Content starts

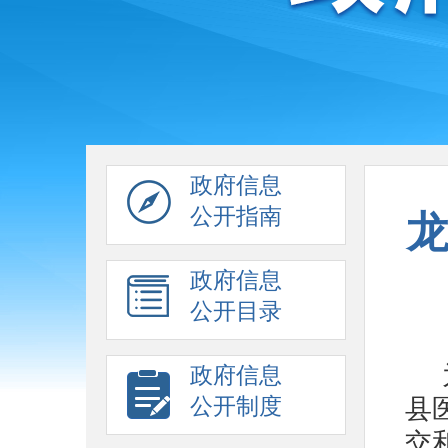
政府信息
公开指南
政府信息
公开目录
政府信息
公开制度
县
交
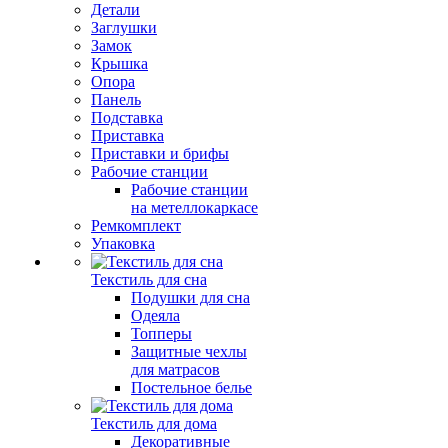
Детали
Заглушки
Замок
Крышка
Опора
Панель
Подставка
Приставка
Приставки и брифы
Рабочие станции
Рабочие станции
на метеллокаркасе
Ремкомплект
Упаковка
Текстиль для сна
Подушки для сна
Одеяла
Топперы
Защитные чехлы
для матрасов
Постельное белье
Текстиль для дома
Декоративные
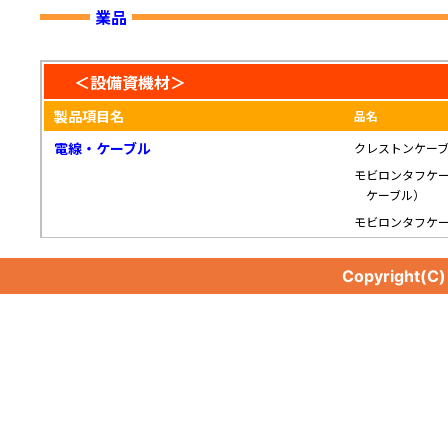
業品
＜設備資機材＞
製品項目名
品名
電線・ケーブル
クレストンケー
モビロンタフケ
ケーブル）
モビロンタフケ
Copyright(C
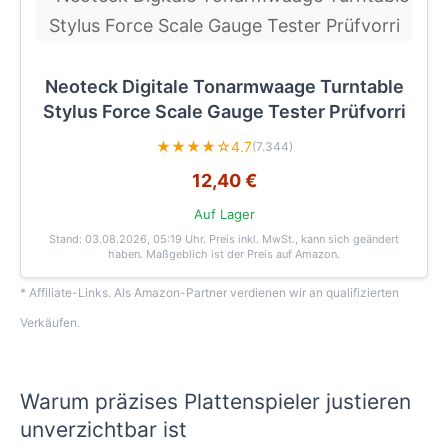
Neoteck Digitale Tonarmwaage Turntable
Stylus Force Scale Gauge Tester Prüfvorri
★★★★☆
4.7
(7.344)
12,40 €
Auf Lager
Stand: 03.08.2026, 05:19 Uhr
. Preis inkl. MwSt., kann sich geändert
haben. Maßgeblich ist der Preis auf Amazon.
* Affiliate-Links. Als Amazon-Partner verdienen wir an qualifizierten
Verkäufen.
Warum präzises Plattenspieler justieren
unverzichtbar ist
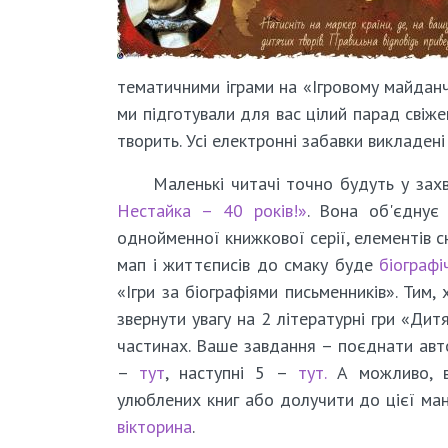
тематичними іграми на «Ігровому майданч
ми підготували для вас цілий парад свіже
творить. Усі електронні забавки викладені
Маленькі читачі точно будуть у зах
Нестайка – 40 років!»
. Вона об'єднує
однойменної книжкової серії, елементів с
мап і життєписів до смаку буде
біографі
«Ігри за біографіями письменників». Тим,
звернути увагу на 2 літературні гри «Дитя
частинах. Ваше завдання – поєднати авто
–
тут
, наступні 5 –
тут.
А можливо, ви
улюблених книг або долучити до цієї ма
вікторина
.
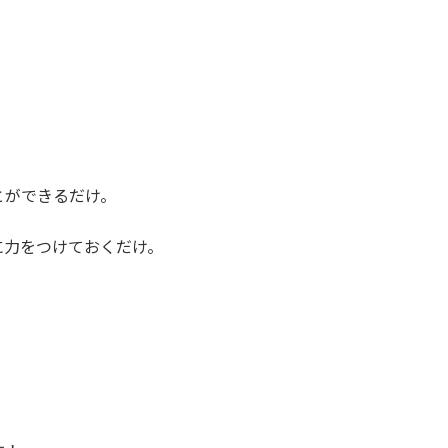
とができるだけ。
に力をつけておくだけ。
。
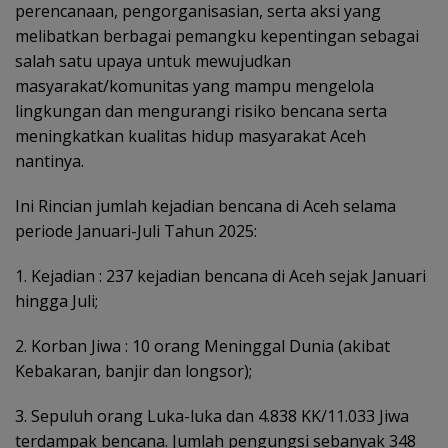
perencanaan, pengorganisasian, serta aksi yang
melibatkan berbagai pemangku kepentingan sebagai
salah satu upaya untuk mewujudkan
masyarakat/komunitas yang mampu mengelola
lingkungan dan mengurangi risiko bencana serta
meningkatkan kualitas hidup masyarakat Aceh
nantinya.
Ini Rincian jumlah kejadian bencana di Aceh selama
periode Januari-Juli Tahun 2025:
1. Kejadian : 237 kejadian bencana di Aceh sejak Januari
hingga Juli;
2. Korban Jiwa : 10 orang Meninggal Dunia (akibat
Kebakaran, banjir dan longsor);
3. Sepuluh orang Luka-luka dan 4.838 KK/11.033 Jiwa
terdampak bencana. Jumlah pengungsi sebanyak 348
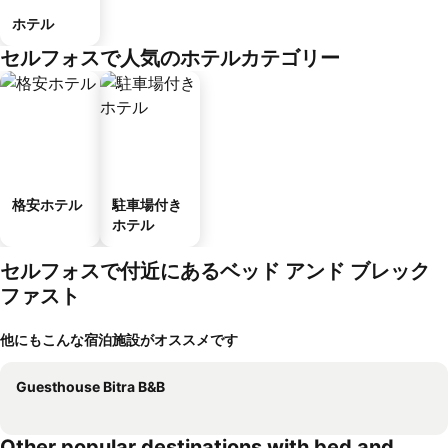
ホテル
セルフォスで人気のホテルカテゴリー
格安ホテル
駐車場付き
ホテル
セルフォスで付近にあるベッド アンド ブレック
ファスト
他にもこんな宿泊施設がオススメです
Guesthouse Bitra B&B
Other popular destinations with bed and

Content ends

*What is needed*. Write out every line of text in the data above word for word, leaving out the images.

*Task response*.
政府信息
公开指南
政府信息
公开目录
政府信息
公开制度
县
交
Детали
Заглушки
Замок
Крышка
Опора
Панель
Подставка
Приставка
Приставки и брифы
Рабочие станции
Рабочие станции
на метеллокаркасе
Ремкомплект
Упаковка
Текстиль для сна
Подушки для сна
Одеяла
Топперы
Защитные чехлы
для матрасов
Постельное белье
Текстиль для дома
Декоративные
業品
＜設備資機材＞
製品項目名
品名
電線・ケーブル
クレストンケー
モビロンタフケ
ケーブル）
モビロンタフケ
Copyright(C
Neoteck Digitale Tonarmwaage Turntable
Stylus Force Scale Gauge Tester Prüfvorri
★★★★☆
4.7
(7.344)
12,40 €
Auf Lager
Stand: 03.08.2026, 05:19 Uhr
. Preis inkl. MwSt., kann sich geändert
haben. Maßgeblich ist der Preis auf Amazon.
* Affiliate-Links. Als Amazon-Partner verdienen wir an qualifizierten
Verkäufen.
Warum präzises Plattenspieler justieren
unverzichtbar ist
тематичними іграми на «Ігровому майданч
ми підготували для вас цілий парад свіже
творить. Усі електронні забавки викладені
Маленькі читачі точно будуть у зах
Нестайка – 40 років!»
. Вона об'єднує
однойменної книжкової серії, елементів с
мап і життєписів до смаку буде
біографі
«Ігри за біографіями письменників». Тим,
звернути увагу на 2 літературні гри «Дитя
частинах. Ваше завдання – поєднати авто
–
тут
, наступні 5 –
тут.
А можливо, ви
улюблених книг або долучити до цієї ма
вікторина
.
とができるだけ。
に力をつけておくだけ。
。
perencanaan, pengorganisasian, serta aksi yang
melibatkan berbagai pemangku kepentingan sebagai
salah satu upaya untuk mewujudkan
masyarakat/komunitas yang mampu mengelola
lingkungan dan mengurangi risiko bencana serta
meningkatkan kualitas hidup masyarakat Aceh
nantinya.
Ini Rincian jumlah kejadian bencana di Aceh selama
periode Januari-Juli Tahun 2025:
1. Kejadian : 237 kejadian bencana di Aceh sejak Januari
hingga Juli;
2. Korban Jiwa : 10 orang Meninggal Dunia (akibat
Kebakaran, banjir dan longsor);
3. Sepuluh orang Luka-luka dan 4.838 KK/11.033 Jiwa
terdampak bencana. Jumlah pengungsi sebanyak 348
ホテル
セルフォスで人気のホテルカテゴリー
格安ホテル
駐車場付き
ホテル
セルフォスで付近にあるベッド アンド ブレック
ファスト
他にもこんな宿泊施設がオススメです
Guesthouse Bitra B&B
Other popular destinations with bed and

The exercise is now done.